Four cities submitted bids to host the 1983 Pan American Games that were recognized by the Pan American Sports Organization (PASO); however, only one city, Hamilton submitted their bid on time. On April 23, 1977, Caracas, Venezuela was selected over Hamilton, Canada in a two-city vote to host the IX Pan American Games by the PASO at its general assembly in San Juan, Puerto Rico.

== Host city selection ==

By the rotational system rule, it was a country from the Central America and Caribbean zone's turn to host the games. With Venezuela being such a country, the Venezuelan Olympic Committee argued that Canada had no right to bid for the 1983 Games for this reason. However, the deadline to submit a bid was March 21, and Venezuela entered its bid 30 days late; this situation was not covered in the PASO regulations.

The PASO approved a recommendation to hold an open vote for the bids from Hamilton and Caracas. A total of 28 of the 33 countries took place in the vote; the exact results of the vote were not released.

== Candidate cities ==

=== Caracas, Venezuela ===
Venezuela entered its bid for the 1983 Games thirty days after the official deadline for entries. Had the city submitted its bid on time, a vote would not have been necessary, as it would have been the only eligible city to host the Games, due to rotation regulations.
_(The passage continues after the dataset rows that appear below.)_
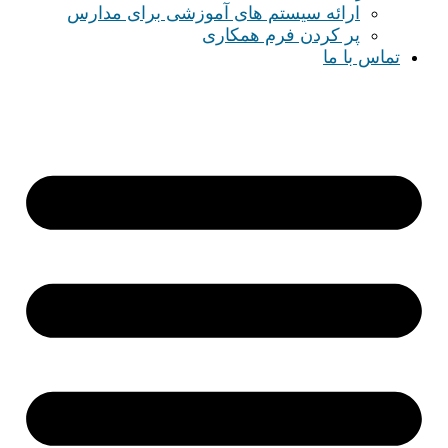
ارائه سیستم های آموزشی برای مدارس
پر کردن فرم همکاری
تماس با ما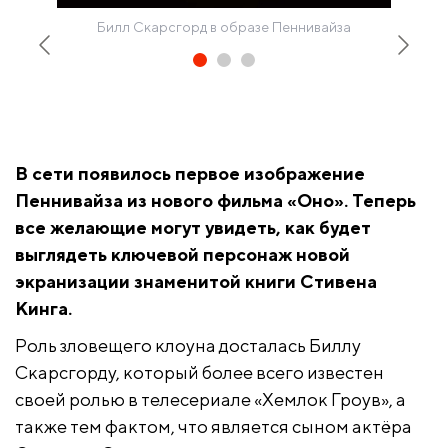
Билл Скарсгорд в образе Пеннивайза
В сети появилось первое изображение
Пеннивайза из нового фильма «Оно». Теперь
все желающие могут увидеть, как будет
выглядеть ключевой персонаж новой
экранизации знаменитой книги Стивена
Кинга.
Роль зловещего клоуна досталась Биллу
Скарсгорду, который более всего известен
своей ролью в телесериале «Хемлок Гроув», а
также тем фактом, что является сыном актёра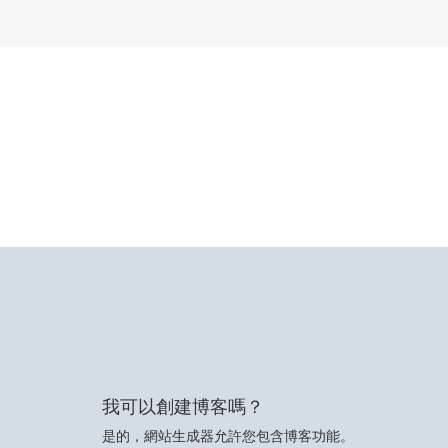
我可以創建博客嗎？
是的，網站生成器允許您包含博客功能。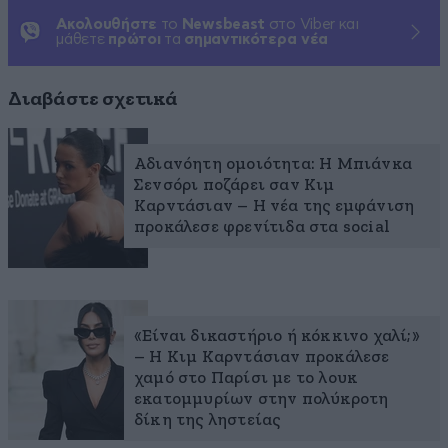
Ακολουθήστε
το
Newsbeast
στο Viber και
μάθετε
πρώτοι
τα
σημαντικότερα νέα
Διαβάστε σχετικά
Αδιανόητη ομοιότητα: Η Μπιάνκα
Σενσόρι ποζάρει σαν Κιμ
Καρντάσιαν – Η νέα της εμφάνιση
προκάλεσε φρενίτιδα στα social
«Είναι δικαστήριο ή κόκκινο χαλί;»
– Η Κιμ Καρντάσιαν προκάλεσε
χαμό στο Παρίσι με το λουκ
εκατομμυρίων στην πολύκροτη
δίκη της ληστείας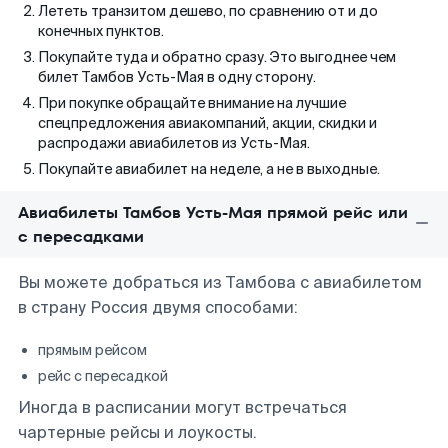
Лететь транзитом дешево, по сравнению от и до
конечных пунктов.
Покупайте туда и обратно сразу. Это выгоднее чем
билет Тамбов Усть-Мая в одну сторону.
При покупке обращайте внимание на лучшие
спецпредложения авиакомпаний, акции, скидки и
распродажи авиабилетов из Усть-Мая.
Покупайте авиабилет на неделе, а не в выходные.
Авиабилеты Тамбов Усть-Мая прямой рейс или
с пересадками
Вы можете добраться из Тамбова с авиабилетом
в страну Россия двумя способами:
прямым рейсом
рейс с пересадкой
Иногда в расписании могут встречаться
чартерные рейсы и лоукосты.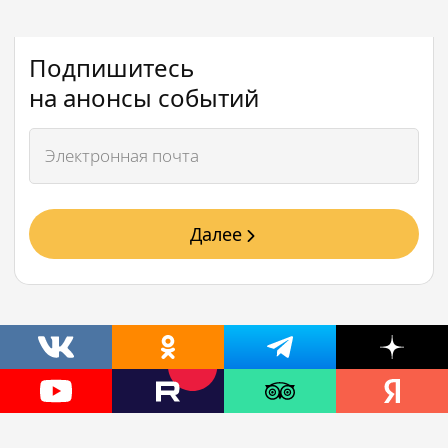
Подпишитесь
на анонсы событий
Далее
Even so, many believed that Caracas still had the greatest chance of winning.

=== Hamilton, Canada ===
Hamilton submitted its bid offer to the Canadian Olympic Committee (COC) to be the Canadian host city in early April 1976. Canada was not happy with the recent 1976 Summer Olympics in Montreal. "The Montreal Olympics left a very bad taste because of its huge cost ... we want to prove that the Pan American Games can be held at a minimum cost," said Mayor John A. McDonald. The cost to host the 1983 Games in Hamilton would have been around $60 million; a contribution of $17 million each from the commonwealth and provincial government was expected to help with funding.
Hamilton had previously hosted the (inaugural) 1930 Commonwealth Games.

The city would have held 19 sports from July 16 to August 1, 1983. The main venue would have been the $32 million Ontario Sports Training Center, which was undergoing construction. The Pan American Village was going to be located at the same site as the 1977 Canadian Wrestling Championship, an event the city was already planning to host.

In April 1977, Venezuela made a request to Canada to withdraw their bid for the Games, in which the Canadian government rejected. Earlier, in January of that year, the Hamilton's Games committee sent a telegram to the Venezuelan government, offering to drop the Hamilton bid if Venezuela wanted to bid. Venezuela sent no reply to the telegram, and did not enter a bid until after the PASO deadline.

=== Havana, Cuba ===
Cuba's late application for Havana to be the host city of the 1983 Games was made by an official of the Cuban Olympic Committee (COC) to PASO President Mario Vázquez Raña by a long-distance phone call.

=== Santiago, Chile ===
Santiago did not meet the deadline for application, but was still eligible to be in the running for host city.